There was a time not so long ago when direct marketing was the red-headed stepchild of the business world.
I remember just 15 or so years ago working for ad agencies who were just “discovering” direct marketing, calling it “interactive” marketing and lumping it in with Web site design, CD-ROMs, and other technology stuff. Direct response advertising was considered separate from all the “real” advertising, such as glitzy TV spots and splashy print ads.
Today, direct marketing is mainstream. People have finally realized the advantages of accountable advertising and the effectiveness of integrating direct marketing methods into the standard business model.
This is due in large part to the rapid growth of the Internet, which is well-suited to direct techniques. People have figured out how to both brand and sell on the Internet, and there is finally a realization that there doesn’t have to be a wall between these strategies. They can and should be integrated.
But what does the future hold? With all this change happening so rapidly, what will the marketing world look like 10 or 20 years from now? I have a few thoughts on that.
Technology will enable direct response in all media. When you think of direct marketing now, you think of direct mail, catalogs, and other “direct response” media. That’s because some media, such as billboards, don’t allow response.
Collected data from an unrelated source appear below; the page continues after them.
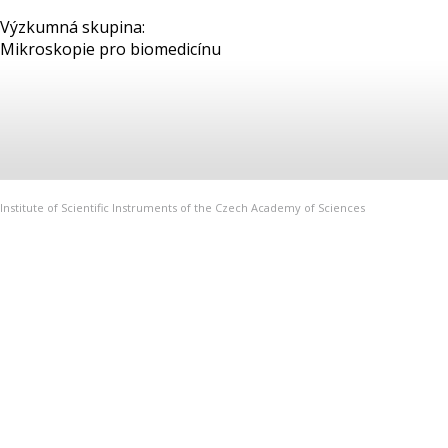
Výzkumná skupina:
Mikroskopie pro biomedicínu
Institute of Scientific Instruments of the Czech Academy of Sciences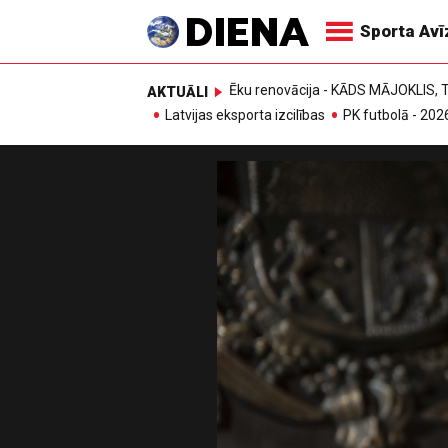
Sporta Av
Ēku renovācija - KĀDS MĀJOKLIS
AKTUĀLI
Latvijas eksporta izcilības
PK futbolā - 202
But as various technologies grow and merge, including wireless and the Internet, every imaginable medium will allow consumers to respond immediately and directly to any advertisement.
Let’s say you’re driving down the highway and you see a billboard announcing a concert of your favorite band. The call to action will give you a code which you can speak or type into your wireless device to purchase tickets on the spot. Maybe the billboard even broadcasts this ad to a receiver in your car, asking you if you want these tickets because you have identified this band as one of your interests in a “white list” you have created on your receiver.
The same idea could work with radio or TV. A song or movie that you like comes on and you’ll have the option to buy it with a single touch in much the same way you order movies now on cable.
See a car you like while you’re watching TV? Hit a button on the remote and get information sent directly to your computer, which is probably integrated with your TV with a printer build in because people will always like things printed. With everything connected and response enabled, the possibilities are endless.
Marketing will become more targeted. The same integrated, universal technology will let businesses deliver messages to a highly targeted group of people rather than broadcast messages at large. There will be no city or regional “buys” for media. You won’t have to drop mail to a ZIP code or run print ads in a generalized segment of a print run. You will be able to deliver any message to any individual.
To again use the example of the car ad, manufacturers won’t run TV spots as they do now, they will deliver their ad to a “list” of prospective buyers. The idea of broadcast media will probably disappear entirely.
And the same technology that allows this targeting will also allow almost total personalization. I won’t see the same ad that millions of other car buyers will see. I will see the ad created specifically for me, with product features I’m likely to want, an offer built for my needs, and contact information of a specific salesman at the closest dealer.
All of this will be delivered to me not when the car is introduced, but when the manufacturer determines I am most likely to want the car based on the age of my current car, financial information, recent purchases, gas prices (if it’s a gas powered car), and so on.
Companies will no longer be bound to particular media. Right now many organizations consider themselves to be Internet businesses, catalog companies, retailers, etc. The mode of product delivery, business location, or product type plays a big part in selecting media for advertising.
But the lines between direct mail, radio, TV, Internet, and other media will blur. Used to be that if you ran a store in Alaska you only sold to neighbor Alaskans. If you started a catalog, suddenly you became a catalog company that happened to have a store. If you found your items sold more profitably on the Web, you became a Web company.
In years to come, the blurring of media will also blur business models so that your market is not limited by the medium itself. If there’s a pizza shop in New York I like, I’ll be able to order a pie and have it delivered frozen overnight even if the shop isn’t specifically a mail order food business.
All of this is good and bad, but mostly good. The good is that “we” will have won. Direct marketing will become the primary selling method. What many of us in the industry have been saying for years, that direct is best, will be proven correct.
The bad is that “we” won’t be so special anymore. We won’t be the underdogs or the “smart” ones selling more efficiently than those “dumb” mass marketers. We’ll finally understand the meaning of “Be careful what you wish you. You might get it.”